Photo: Paul Citone/Kabik Photo Group
Andreas Hale

Four stars

Run the Jewels October 20, Brooklyn Bowl

The second act in the careers of Killer Mike and El-P—better known as Run the Jewels—has been an exhilarating ride from a pair of 40-year-olds toppling the notion that hip-hop is a young man’s game. Three albums and a heaping helping of critical praise into their tenure, Run the Jewels hit Brooklyn Bowl Friday night and brought together an eclectic group of fans who held up the duo’s trademark gun-and-fist hand gesture in anticipation.

It was the calm before the storm, and the storm that followed shook the venue’s foundation. After Killer Mike, El-P and DJ Trackstar hit the stage to Queen’s “We Are the Champions,” they launched into “Talk to Me” from TRJ’s third self-titled record, sending the nearly-sold-out venue into a frenzy. Flashing lights and heavy bass followed, as Run the Jewels rolled into “Legend Has It,” a track that has achieved new life after being featured in the trailer for Marvel’s upcoming Black Panther movie.

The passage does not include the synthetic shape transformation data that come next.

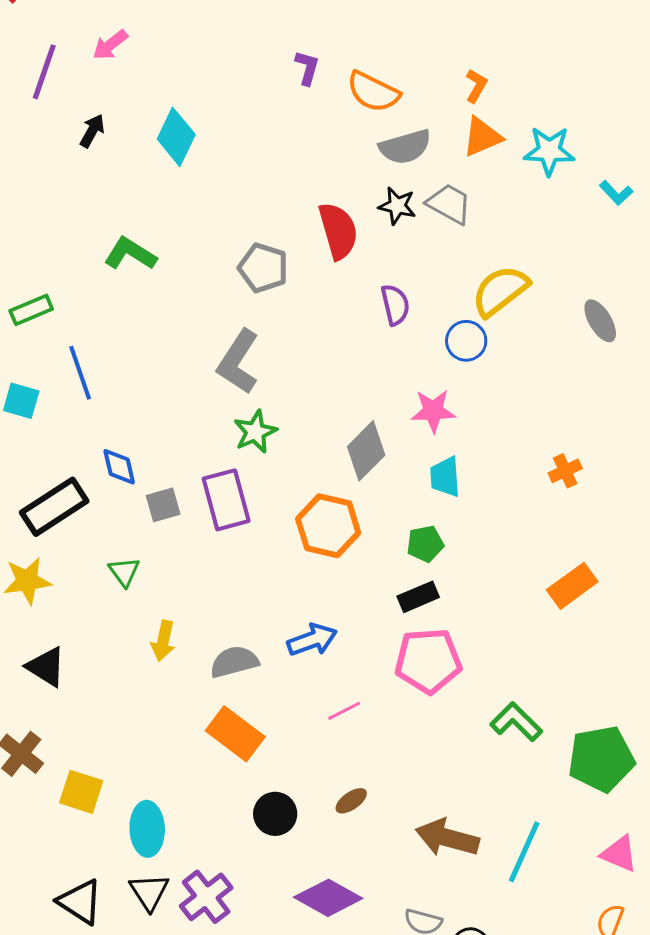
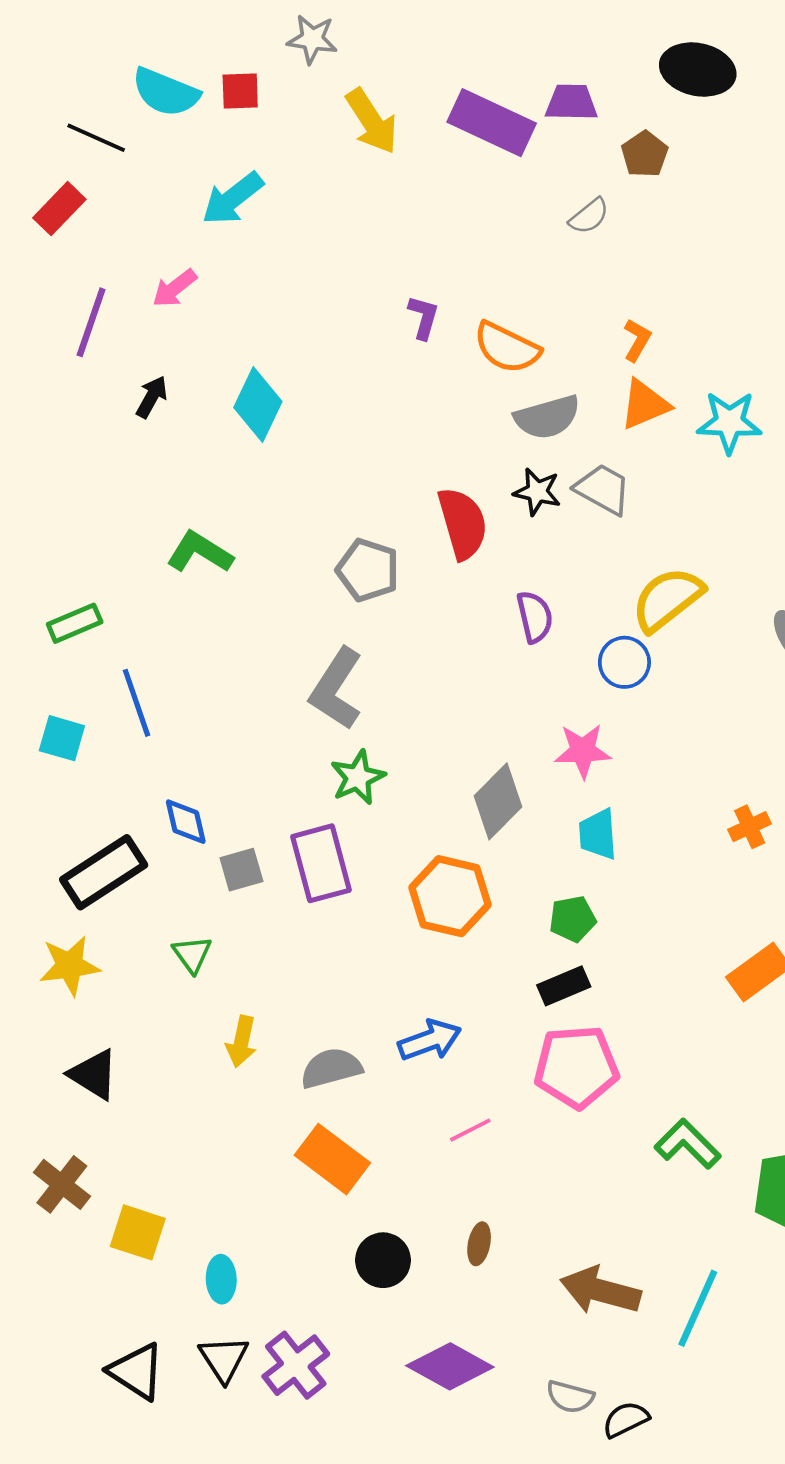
brown ellipse: (351, 801) -> (479, 1244), turned -44
cyan ellipse: (147, 829) -> (221, 1279), size x0.7

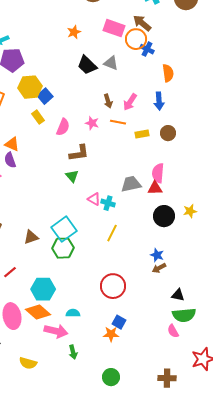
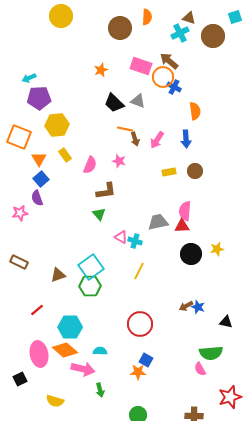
blue square: (45, 96) -> (41, 179), moved
orange line: (118, 122) -> (125, 129), moved
orange triangle: (12, 144) -> (39, 159), moved, turned 35
blue star: (157, 255) -> (198, 307), moved
black triangle: (178, 295) -> (226, 322), moved

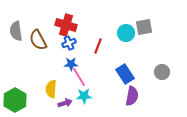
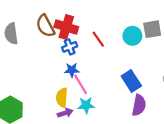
brown semicircle: (38, 40) -> (45, 26), moved
red line: (98, 46) -> (98, 39), moved, turned -56
yellow semicircle: (51, 89) -> (62, 98), moved

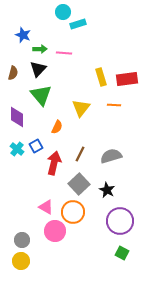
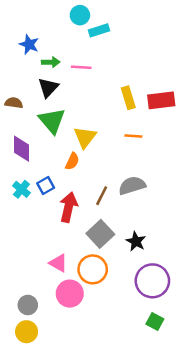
brown semicircle: (13, 73) -> (14, 103), moved, turned -96
orange line: (114, 105) -> (133, 136), moved
yellow triangle: (81, 108) -> (85, 137), moved
gray semicircle: (111, 156) -> (132, 185), moved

“We’ve been looking forward to this one because you guys have been through enough bullsh*t to last a goddamn lifetime,” El-P said, acknowledging the October 1 Harvest 91 mass shooting before launching into another furious tirade of songs including “Don’t Get Captured” and “Oh My Darling.”

Above all, Killer Mike and El-P were personable during their rambunctious set, with El-P offering some tongue-in-cheek poetry about love and Killer Mike lamenting about mental health and the recent passing of his mother—or simply laying down the rules for the show. Everything flowed seamlessly, and the night was filled with personality.

There was no room to breathe between songs or in the congested crowd as Killer Mike and El-P pounded through “Panther Like a Panther,” “Close Your Eyes” and “Sea Legs.” Mike delivered potent rhymes laced with politics, and El-P piggybacked with his unique form of braggadocio. The energy pulsated through the crowd, and by the time RTJ closed the 80-minute rampage with “Angel Duster,” they’d achieved the perfect balance—leaving the crowd fulfilled but wanting a little bit more.